Ik houd er rekening mee dat er van vader en zoon Kraanstuiver sprake is, waarover nader genealogisch onderzoek uitsluitsel zal moeten geven

 

Overige bijzonderheden

De "Christina Bernardina" in een poging de fjord voor Bergen (Noorwegen) uit te varen057:

01 december 1830      "... kreegen nog Een Driemastschip op zij Capt Kraanstuiver koomende van Amsterdam ...".

Monsterrol dd 25 oktober 1830 van het fregat "Palembang" onder gezag van Christoffel Henderik Kraanstuiver en met 13 manschappen. Bestemming Bergen. Boekhouder C.S.H.Kraanstuiver011

"De Drie Gebroeders" op de rede van Paramaribo011:

28 november 1837     "... Haalden ... 1 ton spek van den Heer Kraanstuiver".

 

“Op 23-08-1831 arriveerde kapt. M.Kraanstuiver,voerende het schip “Palembank”(sic), komende van Triest, te H’sluis. Deze rapporteerdedat hij op 18-08-1831 ter hoogte van Lizard had gepraaid twee Nederlandse schepen met de Rotterdamse nummervlaggen 18 en 124 in goed staat zeilende”005. (R124 is Hendrik den Breem en R18 is H.van den Bos).

 

Mail augustus 2011 Ger Mulder, Marhisdata

De historie van de pink DE HERSTELLER verloopt vrij curieus:

  1. Beijen namens firma Mannekus, Beijen & Steur, gevestigd te Maassluis verkoopt de pink op 31 maart 1817 aan C.H. Kraanstuyver. Het schip was tot dan gevoerd door Broder S. Marten, die werd vervangen door Joachim Christiaan Schmidt. Daarvoor werd op 9 mei 1817 wel een ZB afgegeven, maar reeds op 24 mei werd hij weer opgevolgd door Pieter Zink.

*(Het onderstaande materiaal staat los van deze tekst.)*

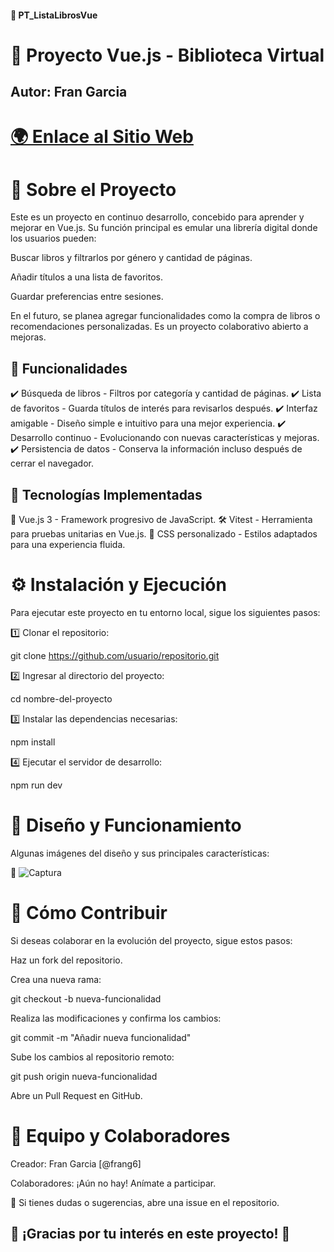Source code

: #### 📖 PT_ListaLibrosVue

# 🚀 Proyecto Vue.js - Biblioteca Virtual

## Autor: Fran Garcia

# <a href="https://rococo-cassata-36d49b.netlify.app/" target="_blank">🌍 Enlace al Sitio Web</a>


# 📝 Sobre el Proyecto

Este es un proyecto en continuo desarrollo, concebido para aprender y mejorar en Vue.js. Su función principal es emular una librería digital donde los usuarios pueden:

Buscar libros y filtrarlos por género y cantidad de páginas.

Añadir títulos a una lista de favoritos.

Guardar preferencias entre sesiones.

En el futuro, se planea agregar funcionalidades como la compra de libros o recomendaciones personalizadas. Es un proyecto colaborativo abierto a mejoras.

## 🌟 Funcionalidades

✔️ Búsqueda de libros - Filtros por categoría y cantidad de páginas.
✔️ Lista de favoritos - Guarda títulos de interés para revisarlos después.
✔️ Interfaz amigable - Diseño simple e intuitivo para una mejor experiencia.
✔️ Desarrollo continuo - Evolucionando con nuevas características y mejoras.
✔️ Persistencia de datos - Conserva la información incluso después de cerrar el navegador.

## 🔧 Tecnologías Implementadas

🎯 Vue.js 3 - Framework progresivo de JavaScript.
🛠 Vitest - Herramienta para pruebas unitarias en Vue.js.
🎨 CSS personalizado - Estilos adaptados para una experiencia fluida.

# ⚙️ Instalación y Ejecución

Para ejecutar este proyecto en tu entorno local, sigue los siguientes pasos:

1️⃣ Clonar el repositorio:

git clone https://github.com/usuario/repositorio.git

2️⃣ Ingresar al directorio del proyecto:

cd nombre-del-proyecto

3️⃣ Instalar las dependencias necesarias:

npm install

4️⃣ Ejecutar el servidor de desarrollo:

npm run dev

# 🎨 Diseño y Funcionamiento

Algunas imágenes del diseño y sus principales características:

📸 ![Captura](https://github.com/user-attachments/assets/3e4aa861-fed4-45c2-8138-f95e2b32929d)


# 🤝 Cómo Contribuir

Si deseas colaborar en la evolución del proyecto, sigue estos pasos:

Haz un fork del repositorio.

Crea una nueva rama:

git checkout -b nueva-funcionalidad

Realiza las modificaciones y confirma los cambios:

git commit -m "Añadir nueva funcionalidad"

Sube los cambios al repositorio remoto:

git push origin nueva-funcionalidad

Abre un Pull Request en GitHub.

# 👥 Equipo y Colaboradores

Creador: Fran Garcia [@frang6]

Colaboradores: ¡Aún no hay! Anímate a participar.

📩 Si tienes dudas o sugerencias, abre una issue en el repositorio.

## 🌟 ¡Gracias por tu interés en este proyecto! 💙

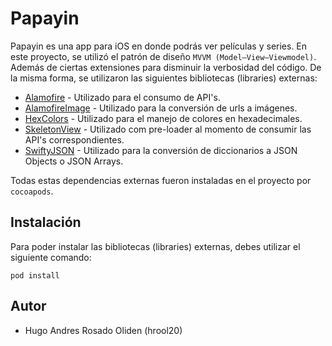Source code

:# Papayin

Papayin es una app para iOS en donde podrás ver películas y series. En este proyecto, se utilizó el patrón de diseño `MVVM (Model–View–Viewmodel)`. Además de ciertas extensiones para disminuir la verbosidad del código. De la misma forma, se utilizaron las siguientes bibliotecas (libraries) externas:

* [Alamofire](https://github.com/Alamofire/Alamofire) - Utilizado para el consumo de API's.
* [AlamofireImage](https://github.com/Alamofire/AlamofireImage) - Utilizado para la conversión de urls a imágenes.
* [HexColors](https://github.com/mRs-/HexColors) - Utilizado para el manejo de colores en hexadecimales.
* [SkeletonView](https://github.com/Juanpe/SkeletonView) - Utilizado com pre-loader al momento de consumir las API's correspondientes.
* [SwiftyJSON](https://github.com/SwiftyJSON/SwiftyJSON) - Utilizado para la conversión de diccionarios a JSON Objects o JSON Arrays.

Todas estas dependencias externas fueron instaladas en el proyecto por `cocoapods`.

## Instalación

Para poder instalar las bibliotecas (libraries) externas, debes utilizar el siguiente comando:

```
pod install
```

## Autor

* Hugo Andres Rosado Oliden (hrool20)
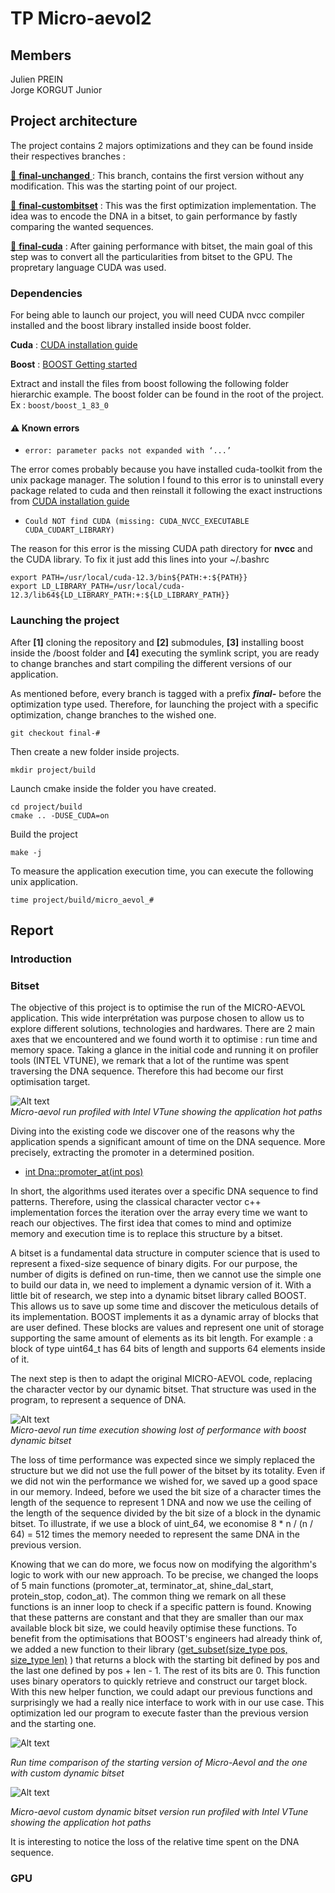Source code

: # TP Micro-aevol2

## Members
Julien PREIN  
Jorge KORGUT Junior

## Project architecture

The project contains 2 majors optimizations and they can be found inside their respectives branches :

[ :pushpin: **final-unchanged**  ](https://github.com/jorgekorgut/micro-aevol2/tree/final-unchanged) : This branch, contains the first version without any modification. This was the starting point of our project.

[ :pushpin: **final-custombitset**](https://github.com/jorgekorgut/micro-aevol2/tree/final-custombitset) : This was the first optimization implementation. The idea was to encode the DNA in a bitset, to gain performance by fastly comparing the wanted sequences.

[ :pushpin: **final-cuda**](https://github.com/jorgekorgut/micro-aevol2/tree/final-cuda) : After gaining performance with bitset, the main goal of this step was to convert all the particularities from bitset to the GPU. The propretary language CUDA was used.

### Dependencies

For being able to launch our project, you will need CUDA nvcc compiler installed and the boost library installed inside boost folder.  

**Cuda** : [CUDA installation guide](https://docs.nvidia.com/cuda/cuda-installation-guide-linux)

**Boost** : [BOOST Getting started](https://www.boost.org/doc/libs/1_84_0/more/getting_started)  

Extract and install the files from boost following the following folder hierarchic example. The boost folder can be found in the root of the project. 
Ex : ```boost/boost_1_83_0```  

#### :warning: Known errors

* ```error: parameter packs not expanded with ‘...’```  

The error comes probably because you have installed cuda-toolkit from the unix package manager. The solution I found to this error is to uninstall every package related to cuda and then reinstall it following the exact instructions from [CUDA installation guide](https://docs.nvidia.com/cuda/cuda-installation-guide-linux)  

* ```Could NOT find CUDA (missing: CUDA_NVCC_EXECUTABLE CUDA_CUDART_LIBRARY)```  

The reason for this error is the missing CUDA path directory for **nvcc** and the CUDA library. To fix it just add this lines into your ~/.bashrc 
```
export PATH=/usr/local/cuda-12.3/bin${PATH:+:${PATH}}
export LD_LIBRARY_PATH=/usr/local/cuda-12.3/lib64${LD_LIBRARY_PATH:+:${LD_LIBRARY_PATH}}
```

### Launching the project  

After **[1]** cloning the repository and **[2]** submodules, **[3]** installing boost inside the /boost folder and **[4]** executing the symlink script, you are ready to change branches and start compiling the different versions of our application.

As mentioned before, every branch is tagged with a prefix _**final-**_ before the optimization type used. Therefore, for launching the project with a specific optimization, change branches to the wished one.

```
git checkout final-#
```  

Then create a new folder inside projects.

```
mkdir project/build
```  

Launch cmake inside the folder you have created.

```
cd project/build
cmake .. -DUSE_CUDA=on
```  

Build the project
```
make -j
```  

To measure the application execution time, you can execute the following unix application.  
```
time project/build/micro_aevol_#
```

## Report  

### Introduction

### Bitset
The objective of this project is to optimise the run of the MICRO-AEVOL application. This wide interprétation was purpose chosen to allow us to explore different solutions, technologies and hardwares. There are 2 main axes that we encountered and we found worth it to optimise : run time and memory space.
Taking a glance in the initial code and running it on profiler tools (INTEL VTUNE), we remark that a lot of the runtime was spent traversing the DNA sequence. Therefore this had become our first optimisation target.


![Alt text](resources/hot_path_unchanged_vtune.png)  
_Micro-aevol run profiled with Intel VTune showing the application hot paths_  


Diving into the existing code we discover one of the reasons why the application spends a significant amount of time on the DNA sequence. More precisely, extracting the promoter in a determined position.  

* [int Dna::promoter_at(int pos)](https://github.com/jorgekorgut/micro-aevol2/blob/final-unchanged/project/Dna.cpp#L125C1-L125C1)  

In short, the algorithms used iterates over a specific DNA sequence to find patterns. Therefore, using the classical character vector c++ implementation forces the iteration over the array every time we want to reach our objectives.
The first idea that comes to mind and optimize memory and execution time is to replace this structure by a bitset.

A bitset is a fundamental data structure in computer science that is used to represent a fixed-size sequence of binary digits. For our purpose, the number of digits is defined on run-time, then we cannot use the simple one to build our data in, we need to implement a dynamic version of it. With a little bit of research, we step into a dynamic bitset library called BOOST. This allows us to save up some time and discover the meticulous details of its implementation. BOOST implements it as a dynamic array of blocks that are user defined. These blocks are values and represent one unit of storage supporting the same amount of elements as its bit length. For example : a block of type uint64_t has 64 bits of length and supports 64 elements inside of it.


The next step is then to adapt the original MICRO-AEVOL code, replacing the character vector by our dynamic bitset. That structure was used in the program, to represent a sequence of DNA.

![Alt text](resources/lost_performance_naif_dynamic_bitset.png)  
_Micro-aevol run time execution showing lost of performance with boost dynamic bitset_  

The loss of time performance was expected since we simply replaced the structure but we did not use the full power of the bitset by its totality. Even if we did not win the performance we wished for, we saved up a good space in our memory. Indeed, before we used the bit size of a character times the length of the sequence to represent 1 DNA and now we use the ceiling of the length of the sequence divided by the bit size of a block in the dynamic bitset.
To illustrate, if we use a block of uint_64, we economise 8 * n / (n / 64) = 512 times the memory needed to represent the same DNA in the previous version.

Knowing that we can do more, we focus now on modifying the algorithm's logic to work with our new approach. To be precise, we changed the loops of 5 main functions (promoter_at, terminator_at, shine_dal_start, protein_stop, codon_at). The common thing we remark on all these functions is an inner loop to check if a specific pattern is found. Knowing that these patterns are constant and that they are smaller than our max available block bit size, we could heavily optimise these functions. 
To benefit from the optimisations that BOOST's engineers had already think of, we added a new function to their library ([get_subset(size_type pos, size_type len)](https://github.com/druckdev/dynamic_bitset/blob/42271ad9e47df986ec585f8aaa691c34a0819c67/include/boost/dynamic_bitset/dynamic_bitset.hpp#L1401C1) ) that returns a block with the starting bit defined by pos and the last one defined by pos + len - 1. The rest of its bits are 0. This function uses binary operators to quickly retrieve and construct our target block.
With this new helper function, we could adapt our previous functions and surprisingly we had a really nice interface to work with in our use case.
This optimization led our program to execute faster than the previous version and the starting one. 

![Alt text](resources/time_compare_unchanged_dynamic_bitset.png)  

_Run time comparison of the starting version of Micro-Aevol and the one with custom dynamic bitset_  

![Alt text](resources/dynamic_bitset_application_hot_path.png)  

_Micro-aevol custom dynamic bitset version run profiled with Intel VTune showing the application hot paths_  

It is interesting to notice the loss of the relative time spent on the DNA sequence. 
### GPU
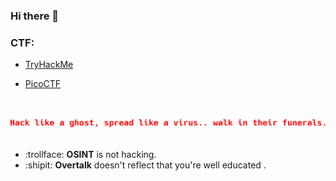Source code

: ### Hi there 👋

### **CTF**:
  - <a href="https://www.tryhackme.com/p/isv">TryHackMe</a>
  <!-- - <a href="https://app.hackthebox.com/users/">HackTheBox</a> -->
  - <a href="https://play.picoctf.org/users/isv">PicoCTF</a>

<br>
<br>
<img src="hack-spread-walk.png">
<br>
<br>

<!-- - 🔭 I’m currently working on ... -->
<!-- - 🌱 I’m currently learning ... -->
<!-- - 👯 I’m looking to collaborate on ... -->
<!-- - 🤔 I’m looking for help with ... -->
<!-- - 💬 Ask me about ... -->
<!-- - 📫 How to reach me: ... -->
<!-- - 😄 Pronouns: ... -->
<!-- - ⚡ Something: ... -->
- :trollface: <b>OSINT</b> is not hacking.
- :shipit: <b>Overtalk</b> doesn't reflect that you're well educated .

<!-- ![My Statics](https://github-readme-stats.vercel.app/api?username=isecvirus&show_icons=true&theme=dark) -->
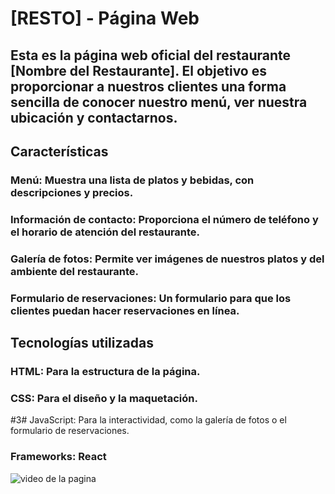# [RESTO] - Página Web

## Esta es la página web oficial del restaurante [Nombre del Restaurante]. El objetivo es proporcionar a nuestros clientes una forma sencilla de conocer nuestro menú, ver nuestra ubicación y contactarnos.

## Características
### Menú: Muestra una lista de platos y bebidas, con descripciones y precios.

### Información de contacto: Proporciona el número de teléfono y el horario de atención del restaurante.

### Galería de fotos: Permite ver imágenes de nuestros platos y del ambiente del restaurante.

### Formulario de reservaciones: Un formulario para que los clientes puedan hacer reservaciones en línea.

## Tecnologías utilizadas
### HTML: Para la estructura de la página.

### CSS: Para el diseño y la maquetación.

#3# JavaScript: Para la interactividad, como la galería de fotos o el formulario de reservaciones.

### Frameworks: React 

![video de la pagina](paginagifvideo-ezgif.com-optimize.gif)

Kraanstuyver moet de pink hebben verkocht aan Albert Durks de Peer, koopman te Harlingen (nog geen akte gevonden), die het schip op 19 nov. 1818 verkocht aan koopman C. Brandligt: Pieter Zink voerde toen het commando. In RC 070119 zien we Zink met schade onderweg naar Suriname, en op 7 nov. 1819 was hij terug in Amsterdam. Ik ga er vanuit dat de pink die op 22 juni 1820 zou worden verkocht rijp was voor de sloop, want ik heb geen verdere (ver)koopakte gevonden, terwijl we in Amsterdam goed gedocumenteerd zijn.

Ik heb er nu als opmerking geplaatst: (opm: de pink DE HERSTELLER, laatstelijk gevoerd door kapt. Pieter Zink, werd waarschijnlijk verkocht voor de sloop) Ik heb het schip nu ook alsnog in de Verlieslijst opgenomen.